◆ BRIEF ◆
Transcribe the data exactly, pictures excluded.

DATA SHOWN below:

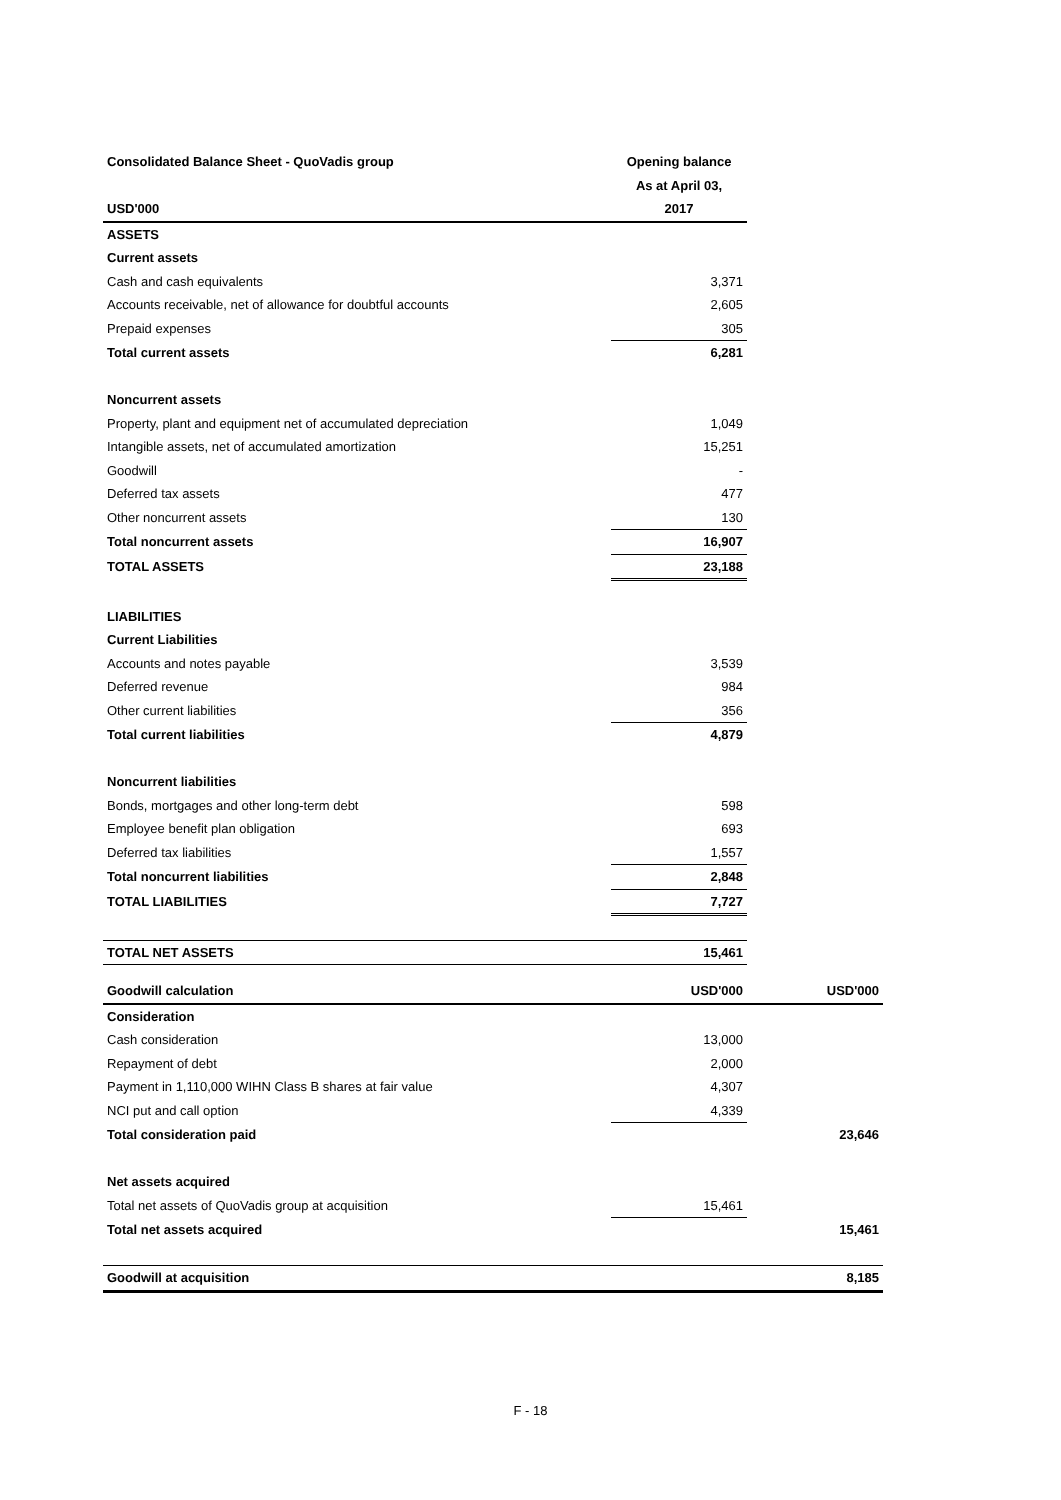| Consolidated Balance Sheet - QuoVadis group | Opening balance |
| | As at April 03, |
| USD'000 | 2017 |
| ASSETS | |
| Current assets | |
| Cash and cash equivalents | 3,371 |
| Accounts receivable, net of allowance for doubtful accounts | 2,605 |
| Prepaid expenses | 305 |
| Total current assets | 6,281 |
| Noncurrent assets | |
| Property, plant and equipment net of accumulated depreciation | 1,049 |
| Intangible assets, net of accumulated amortization | 15,251 |
| Goodwill | - |
| Deferred tax assets | 477 |
| Other noncurrent assets | 130 |
| Total noncurrent assets | 16,907 |
| TOTAL ASSETS | 23,188 |
| LIABILITIES | |
| Current Liabilities | |
| Accounts and notes payable | 3,539 |
| Deferred revenue | 984 |
| Other current liabilities | 356 |
| Total current liabilities | 4,879 |
| Noncurrent liabilities | |
| Bonds, mortgages and other long-term debt | 598 |
| Employee benefit plan obligation | 693 |
| Deferred tax liabilities | 1,557 |
| Total noncurrent liabilities | 2,848 |
| TOTAL LIABILITIES | 7,727 |
| TOTAL NET ASSETS | 15,461 |
| Goodwill calculation | USD'000 | USD'000 |
| Consideration | | |
| Cash consideration | 13,000 | |
| Repayment of debt | 2,000 | |
| Payment in 1,110,000 WIHN Class B shares at fair value | 4,307 | |
| NCI put and call option | 4,339 | |
| Total consideration paid | | 23,646 |
| Net assets acquired | | |
| Total net assets of QuoVadis group at acquisition | 15,461 | |
| Total net assets acquired | | 15,461 |
| Goodwill at acquisition | | 8,185 |
F - 18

End of DATA SHOWN.

◆ ANSWER SPACE ◆
| Consolidated Balance Sheet - QuoVadis group | Opening balance |
| | As at April 03, |
| USD'000 | 2017 |
| ASSETS | |
| Current assets | |
| Cash and cash equivalents | 3,371 |
| Accounts receivable, net of allowance for doubtful accounts | 2,605 |
| Prepaid expenses | 305 |
| Total current assets | 6,281 |
| Noncurrent assets | |
| Property, plant and equipment net of accumulated depreciation | 1,049 |
| Intangible assets, net of accumulated amortization | 15,251 |
| Goodwill | - |
| Deferred tax assets | 477 |
| Other noncurrent assets | 130 |
| Total noncurrent assets | 16,907 |
| TOTAL ASSETS | 23,188 |
| LIABILITIES | |
| Current Liabilities | |
| Accounts and notes payable | 3,539 |
| Deferred revenue | 984 |
| Other current liabilities | 356 |
| Total current liabilities | 4,879 |
| Noncurrent liabilities | |
| Bonds, mortgages and other long-term debt | 598 |
| Employee benefit plan obligation | 693 |
| Deferred tax liabilities | 1,557 |
| Total noncurrent liabilities | 2,848 |
| TOTAL LIABILITIES | 7,727 |
| TOTAL NET ASSETS | 15,461 |
| Goodwill calculation | USD'000 | USD'000 |
| Consideration | | |
| Cash consideration | 13,000 | |
| Repayment of debt | 2,000 | |
| Payment in 1,110,000 WIHN Class B shares at fair value | 4,307 | |
| NCI put and call option | 4,339 | |
| Total consideration paid | | 23,646 |
| Net assets acquired | | |
| Total net assets of QuoVadis group at acquisition | 15,461 | |
| Total net assets acquired | | 15,461 |
| Goodwill at acquisition | | 8,185 |
F - 18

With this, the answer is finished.